LinkedIn’s founder envisions Microsoft merger to enable an even better LinkedIn


There is still very little clarity on how the Microsoft’s purchase of LinkedIn will help the software giant. It seems however that LinkedIn’s founder Reid Hoffman, who owns 11% of the company and is still actively involved in its running, including being chairman of LinkedIn’s board, has a clear vision of how Microsoft can help LinkedIn.

Besides is role at LinkedIn Reid is also a well-liked Silicon Valley entrepreneur, being a partner at the venture firm Greylock, and advises numerous startups and nonprofits including Airbnb and Mozilla. He’s written two best-selling business books, and is working on a third. Though he’s chairman of LinkedIn’s board, he hasn’t had a job at the company since he appointed Jeff Weiner CEO seven years ago. But that hasn’t stopped Hoffman, who still owns 11% of LinkedIn’s shares, from showing up to work there almost every day.

In an interview with BackChannel he explained that he plans to help transform LinkedIn, which will continue to operate as an independent company, from the jobseekers’ front door that it has long been into the perfect path to future economic prosperity for all workers, especially the beleaguered middle class.

Reid felt a better LinkedIn was essential to help the work force, increasingly under threat from automation, keep up with technological progress.

“Does your workforce keep up?
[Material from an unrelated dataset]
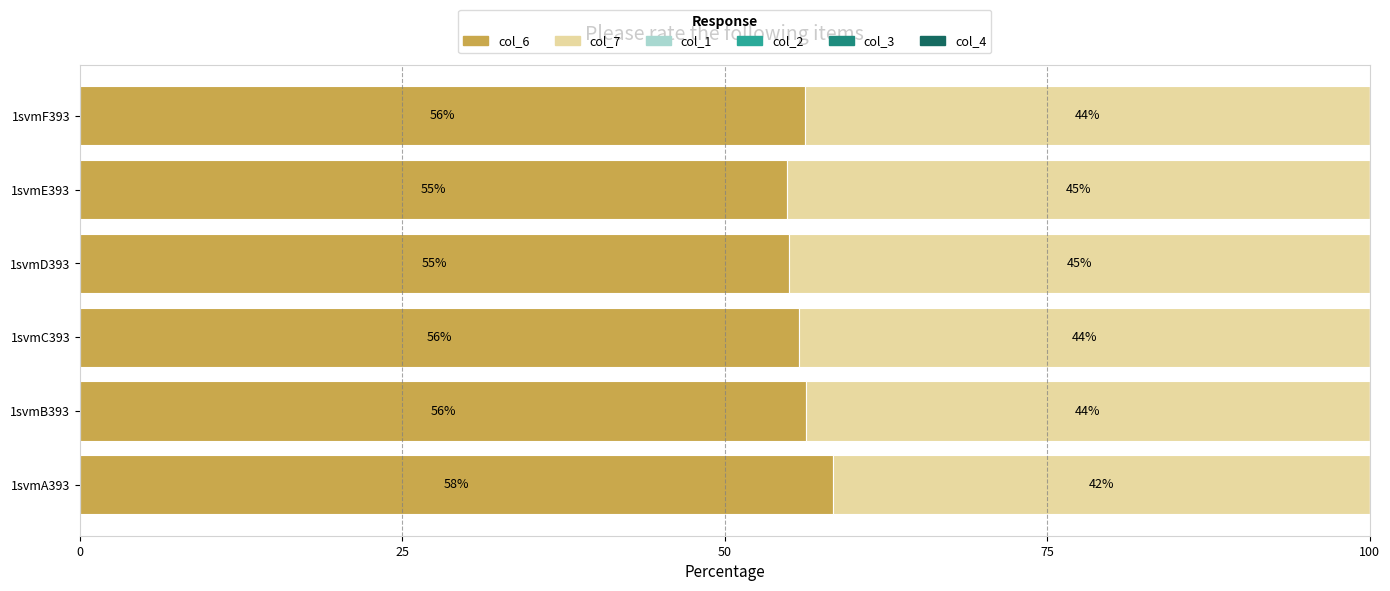

What is the total value across all series at 1svmC393?

100.0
Does the middle class stay intact or grow? LinkedIn allows professionals, including the middle class, to invest in themselves in order to find the right jobs. That essentially can help make them prosperous.”

“The key thing for me has always been how we realize the mission?—?enabling every professional in the world to change their own economic curve by the strength of their alliances and connections with other people. That’s always been our true north,” he said.  “Combined with Microsoft, we can do so much more. We do a lot with companies and we enable companies and individuals to connect because it’s very valuable to both of them. But we start with the individual professional. Microsoft starts with the company?—?with helping the organization be productive. Putting those two things together amplifies both sides. It is somewhat of the classic peanut butter and chocolate combination, which is that it works really well together.”
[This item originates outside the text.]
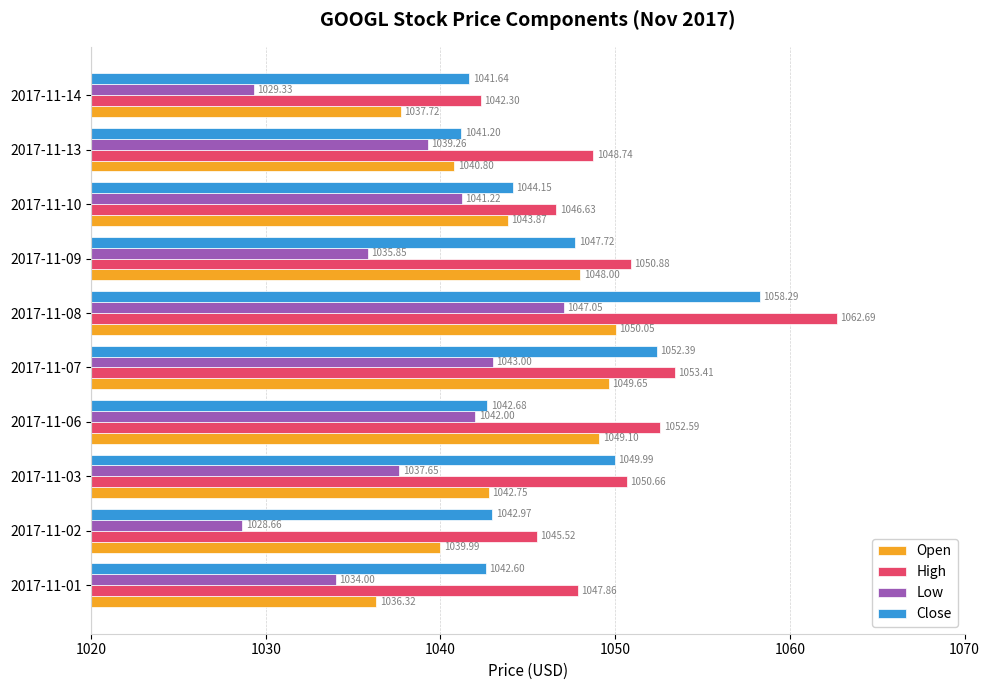

Which series has the largest range (max minus min)?

High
He noted that Microsoft has an amazing stack of technology, and that for LinkedIn to really help Microsoft’s customers, the people doing work inside corporations, the level of integration has to be so deep that this just made more sense to merge than simply partner.

He envisioned a future where LinkedIn would offer every member a personal assistant for their career.

“Members could ask: what are the skills that are going to be really important to me in three to five years? What is the best way to develop those? Which courses both here and across the internet would be the right ones to do? Which would be the people in my network at one, two and three degrees that I should connect with? Which LinkedIn groups are the most valuable for doing that?”

Reid notes that by partnering with Microsoft, that kind of future goes from “oh well maybe someday we’ll do that” to “maybe we can start deploying technology on that very soon.”

He said in addition to LinkedIn being valuable in its own right, the combination with Microsoft could amplify a number of Microsoft’s strategies.

“It’s funny, one of the thing things that I remember my cofounders and I talking about literally the first month after we launched in ’03 was, ‘what is the thing we’d most like to have happen to accomplish our mission?’ It was integration in Outlook,” he said.